WHAT IS NEEDED: Render every line of the material below as a numbered list, leaving out any blank lines.

Saved entries:
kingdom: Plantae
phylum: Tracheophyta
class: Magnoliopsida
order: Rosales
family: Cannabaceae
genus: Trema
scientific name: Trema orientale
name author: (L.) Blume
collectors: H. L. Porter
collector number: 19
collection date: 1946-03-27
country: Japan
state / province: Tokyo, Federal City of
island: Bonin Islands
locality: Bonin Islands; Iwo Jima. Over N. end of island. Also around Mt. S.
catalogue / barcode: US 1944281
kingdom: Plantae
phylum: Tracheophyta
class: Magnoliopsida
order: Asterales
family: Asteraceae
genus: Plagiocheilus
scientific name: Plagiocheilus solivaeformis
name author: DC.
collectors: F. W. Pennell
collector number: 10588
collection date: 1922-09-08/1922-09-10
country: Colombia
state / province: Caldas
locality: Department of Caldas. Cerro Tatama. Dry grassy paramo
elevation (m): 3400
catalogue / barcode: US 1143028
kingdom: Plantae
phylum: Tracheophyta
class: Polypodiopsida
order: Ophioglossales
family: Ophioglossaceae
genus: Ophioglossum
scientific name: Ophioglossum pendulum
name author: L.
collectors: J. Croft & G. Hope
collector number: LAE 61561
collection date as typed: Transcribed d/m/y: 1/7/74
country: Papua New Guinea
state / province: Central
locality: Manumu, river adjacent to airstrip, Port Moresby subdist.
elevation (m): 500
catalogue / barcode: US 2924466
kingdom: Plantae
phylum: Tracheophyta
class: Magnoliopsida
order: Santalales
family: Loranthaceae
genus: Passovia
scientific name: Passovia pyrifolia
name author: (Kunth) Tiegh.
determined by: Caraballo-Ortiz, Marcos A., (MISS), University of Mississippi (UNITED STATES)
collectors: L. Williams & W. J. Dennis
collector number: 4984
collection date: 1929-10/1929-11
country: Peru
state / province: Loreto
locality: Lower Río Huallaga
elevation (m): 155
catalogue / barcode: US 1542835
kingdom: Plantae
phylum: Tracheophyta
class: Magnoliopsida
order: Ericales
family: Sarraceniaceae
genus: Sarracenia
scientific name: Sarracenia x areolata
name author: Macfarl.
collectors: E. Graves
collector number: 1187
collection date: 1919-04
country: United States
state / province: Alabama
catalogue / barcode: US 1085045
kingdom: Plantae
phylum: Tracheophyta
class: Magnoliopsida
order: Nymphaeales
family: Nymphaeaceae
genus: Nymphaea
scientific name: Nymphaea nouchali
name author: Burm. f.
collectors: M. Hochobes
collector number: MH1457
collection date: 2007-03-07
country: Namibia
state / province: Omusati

RESPONSE TO THIS EXERCISE:
1. kingdom: Plantae
2. phylum: Tracheophyta
3. class: Magnoliopsida
4. order: Rosales
5. family: Cannabaceae
6. genus: Trema
7. scientific name: Trema orientale
8. name author: (L.) Blume
9. collectors: H. L. Porter
10. collector number: 19
11. collection date: 1946-03-27
12. country: Japan
13. state / province: Tokyo, Federal City of
14. island: Bonin Islands
15. locality: Bonin Islands; Iwo Jima. Over N. end of island. Also around Mt. S.
16. catalogue / barcode: US 1944281
17. kingdom: Plantae
18. phylum: Tracheophyta
19. class: Magnoliopsida
20. order: Asterales
21. family: Asteraceae
22. genus: Plagiocheilus
23. scientific name: Plagiocheilus solivaeformis
24. name author: DC.
25. collectors: F. W. Pennell
26. collector number: 10588
27. collection date: 1922-09-08/1922-09-10
28. country: Colombia
29. state / province: Caldas
30. locality: Department of Caldas. Cerro Tatama. Dry grassy paramo
31. elevation (m): 3400
32. catalogue / barcode: US 1143028
33. kingdom: Plantae
34. phylum: Tracheophyta
35. class: Polypodiopsida
36. order: Ophioglossales
37. family: Ophioglossaceae
38. genus: Ophioglossum
39. scientific name: Ophioglossum pendulum
40. name author: L.
41. collectors: J. Croft & G. Hope
42. collector number: LAE 61561
43. collection date as typed: Transcribed d/m/y: 1/7/74
44. country: Papua New Guinea
45. state / province: Central
46. locality: Manumu, river adjacent to airstrip, Port Moresby subdist.
47. elevation (m): 500
48. catalogue / barcode: US 2924466
49. kingdom: Plantae
50. phylum: Tracheophyta
51. class: Magnoliopsida
52. order: Santalales
53. family: Loranthaceae
54. genus: Passovia
55. scientific name: Passovia pyrifolia
56. name author: (Kunth) Tiegh.
57. determined by: Caraballo-Ortiz, Marcos A., (MISS), University of Mississippi (UNITED STATES)
58. collectors: L. Williams & W. J. Dennis
59. collector number: 4984
60. collection date: 1929-10/1929-11
61. country: Peru
62. state / province: Loreto
63. locality: Lower Río Huallaga
64. elevation (m): 155
65. catalogue / barcode: US 1542835
66. kingdom: Plantae
67. phylum: Tracheophyta
68. class: Magnoliopsida
69. order: Ericales
70. family: Sarraceniaceae
71. genus: Sarracenia
72. scientific name: Sarracenia x areolata
73. name author: Macfarl.
74. collectors: E. Graves
75. collector number: 1187
76. collection date: 1919-04
77. country: United States
78. state / province: Alabama
79. catalogue / barcode: US 1085045
80. kingdom: Plantae
81. phylum: Tracheophyta
82. class: Magnoliopsida
83. order: Nymphaeales
84. family: Nymphaeaceae
85. genus: Nymphaea
86. scientific name: Nymphaea nouchali
87. name author: Burm. f.
88. collectors: M. Hochobes
89. collector number: MH1457
90. collection date: 2007-03-07
91. country: Namibia
92. state / province: Omusati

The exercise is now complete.